Je ne sais pas comme il arrive à être aussi redoutable en affaires que nulle en relations humaines ––du moins, avec moi. Réflexion faite, il n’y a rien de sorcier dans l’histoire. Il ne me connaît simplement pas. J’ai horreur de la flatterie, aussi câline puis-je être. Ce n’est pas par entêtement que ma mère ne se montre jamais conciliante avec moi dans mes moments de colère. Elle va jusqu’au bout, me pique jusqu’à la moelle, jusqu’au stop, jusqu’à ce qu’une des deux en ait marre, se taise ou se défile en bredouillant. Il aurait pu se pointer là en m’insultant, que j’aurais mieux digéré.
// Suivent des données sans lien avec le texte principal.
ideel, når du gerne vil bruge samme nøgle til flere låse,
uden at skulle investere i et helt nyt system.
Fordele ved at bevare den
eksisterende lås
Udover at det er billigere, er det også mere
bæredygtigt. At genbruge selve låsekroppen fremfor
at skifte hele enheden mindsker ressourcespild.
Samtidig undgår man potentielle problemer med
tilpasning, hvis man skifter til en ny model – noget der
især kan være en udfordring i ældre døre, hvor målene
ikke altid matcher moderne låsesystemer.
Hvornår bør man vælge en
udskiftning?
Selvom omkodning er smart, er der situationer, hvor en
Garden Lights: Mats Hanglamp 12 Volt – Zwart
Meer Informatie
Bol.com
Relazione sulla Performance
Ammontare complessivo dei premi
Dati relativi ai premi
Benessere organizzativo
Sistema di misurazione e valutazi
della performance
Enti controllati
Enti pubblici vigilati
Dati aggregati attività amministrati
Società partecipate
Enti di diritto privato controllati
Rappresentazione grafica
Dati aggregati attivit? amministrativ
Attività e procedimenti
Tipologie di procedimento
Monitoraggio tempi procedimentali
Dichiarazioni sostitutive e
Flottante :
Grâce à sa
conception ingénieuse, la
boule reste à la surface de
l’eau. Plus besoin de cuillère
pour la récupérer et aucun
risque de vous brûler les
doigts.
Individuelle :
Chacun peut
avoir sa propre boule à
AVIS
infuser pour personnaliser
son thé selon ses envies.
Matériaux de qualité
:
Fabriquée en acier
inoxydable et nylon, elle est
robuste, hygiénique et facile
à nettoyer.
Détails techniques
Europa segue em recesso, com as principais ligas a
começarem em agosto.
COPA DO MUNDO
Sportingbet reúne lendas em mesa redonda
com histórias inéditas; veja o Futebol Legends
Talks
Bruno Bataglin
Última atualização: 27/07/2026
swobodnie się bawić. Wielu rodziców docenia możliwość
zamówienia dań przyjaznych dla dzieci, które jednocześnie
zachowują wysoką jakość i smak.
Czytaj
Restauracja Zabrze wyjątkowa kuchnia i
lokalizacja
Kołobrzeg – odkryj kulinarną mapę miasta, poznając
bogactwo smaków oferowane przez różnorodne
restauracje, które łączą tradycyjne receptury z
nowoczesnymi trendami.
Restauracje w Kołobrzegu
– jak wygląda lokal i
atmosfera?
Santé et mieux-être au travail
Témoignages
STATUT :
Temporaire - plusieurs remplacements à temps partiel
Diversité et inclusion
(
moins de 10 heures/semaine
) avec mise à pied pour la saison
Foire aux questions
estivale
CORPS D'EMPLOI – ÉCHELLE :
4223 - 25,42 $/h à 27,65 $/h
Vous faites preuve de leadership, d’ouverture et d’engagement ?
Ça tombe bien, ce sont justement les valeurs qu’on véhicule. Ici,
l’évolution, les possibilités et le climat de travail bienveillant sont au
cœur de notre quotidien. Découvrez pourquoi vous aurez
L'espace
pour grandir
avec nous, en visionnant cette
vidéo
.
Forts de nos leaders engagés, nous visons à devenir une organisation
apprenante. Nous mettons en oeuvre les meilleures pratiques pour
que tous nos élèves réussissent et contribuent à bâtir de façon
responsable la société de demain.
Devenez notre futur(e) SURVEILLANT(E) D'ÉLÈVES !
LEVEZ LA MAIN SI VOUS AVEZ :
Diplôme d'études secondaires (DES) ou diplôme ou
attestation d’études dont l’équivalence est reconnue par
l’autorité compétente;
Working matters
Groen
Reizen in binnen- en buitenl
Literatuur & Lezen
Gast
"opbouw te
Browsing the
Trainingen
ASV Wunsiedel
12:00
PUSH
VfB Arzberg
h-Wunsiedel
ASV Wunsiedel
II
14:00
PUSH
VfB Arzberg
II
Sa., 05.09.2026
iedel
Cependant notre récent épisode tempétueux m’a servi de leçon. À ce jeu de mots, je perds toujours. À chaque fois, j’en ressors plus blessée qu’à l’aller. Exceptionnellement aujourd’hui nous avons été deux, Clara et moi, mais dans la majorité des cas, je suis la seule. Alors autant mieux l’ignorer, construire dans le silence, des actions concrètes et solides ; solidement dirigée contre lui, pour être sûre de gagner ne serait-ce qu’une fois face à son insensibilité.
–– Chérie, j’essayais juste de me rapprocher de toi. Je t’ai vu heureuse et j’ai cru qu’une brèche c’était ouverte pour qu’il puisse y avoir un début de dialogue entre nous. Je suis désolé d’avoir crié tout à l’heure, je ne voulais pas te faire de peine. Il faudra bien qu’on se parle toi et moi un jour, tu le sais. En venant ici, tu as dû comprendre que ce serait inévitable. Il m’a même semblé que tu venais pour cette unique raison. Alors quoi ? Quel est le problème ?
Le problème, c’est tout : Tout ce que je sais de cet article, tout ce qu’il m’a dit tout à l’heure, tout ce qu’il a omis d’exprimer avant son départ, tout ce que j’ai souffert lorsque seul l’air occupait sa place. Le problème est que je ne sais plus où j’en suis, ni quel chemin emprunter et que toute cette agitation m’indispose, m’affole et m’enfonce ; et pas à bon port : l’enfer s’ouvre, il me semble, sous mes pas. Là où Kyo me présente le pardon, ce dernier m’offre le soulagement. Les flammes de la vengeance, les flammes du mal, mais c’est tellement satisfaisant, beaucoup trop facile pour ne pas être tentant, ensorcelant, convainquant.
Du reste, j’ai déjà cédée. Trop tard pour faire machine arrière. Y a-t-il seulement une justification valable pour qu’il obtienne cette grâce ? Sur la base de mon petit séjour, je l’affirme, aucune en vue.
–– Billy, ton baratin ne vaut plus rien à présent. Je m’en vais.
–– Justement, je suis là pour te retenir. Ne t’en va pas, je te le demande… à genoux, termine-t-il dans un souffle brisé.
Celui-ci est à tout vitesse rattrapé par un silence de plomb, ravageur tant il est poignant, tant il me poignarde le cœur pour l’emplir d’une douleur compatissante. Je me fige, j’aurais pu avoir un autre choix, si mon corps n’était pas un traitre ––traitre à la logique, à la raison, faible car maudit de son évanescence.
Un bruit de clés vient combler le vide au moment où l’air commence à se faire si lourd que je n’en avale plus. La sensation d’être gavée, asphyxiée, en sueur et prise d’assaut par une armée de moustiques, est une horreur. Toutefois, elle ne surpassera jamais cette envie soudaine de me ruer dans ses bras, pour l’implorer, le supplier de ne plus me laisser tomber. Elle est autant à vomir qu’à chier.
J’ai beau vouloir la regarder de loin, coriace elle a dû se fondre dans ma peau, je n’arrive pas à m’en débarrasser.
sa te ba lanmou mwen : c'était bas mon amour.